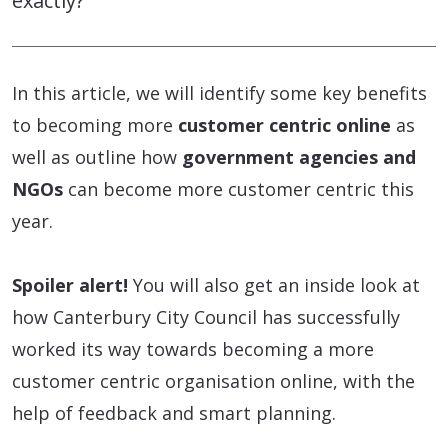
exactly?
In this article, we will identify some key benefits
to becoming more
customer centric online
as
well as outline how
government agencies and
NGOs
can become more customer centric this
year.
Spoiler alert!
You will also get an inside look at
how Canterbury City Council has successfully
worked its way towards becoming a more
customer centric organisation online, with the
help of feedback and smart planning.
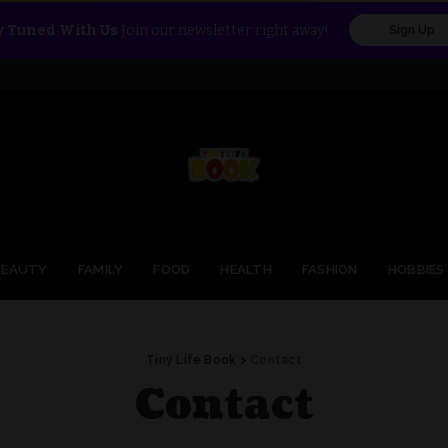
y Tuned With Us
Join our newsletter right away!
Sign Up
BEAUTY
FAMILY
FOOD
HEALTH
FASHION
HOBBIES
Tiny Life Book
>
Contact
Contact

# Assignment
Copy the data above exactly, everything from the line containing "y Tuned With Us" down to the last line.

# Response for this exercise
y Tuned With Us
Join our newsletter right away!
Sign Up
BEAUTY
FAMILY
FOOD
HEALTH
FASHION
HOBBIES
Tiny Life Book
>
Contact
Contact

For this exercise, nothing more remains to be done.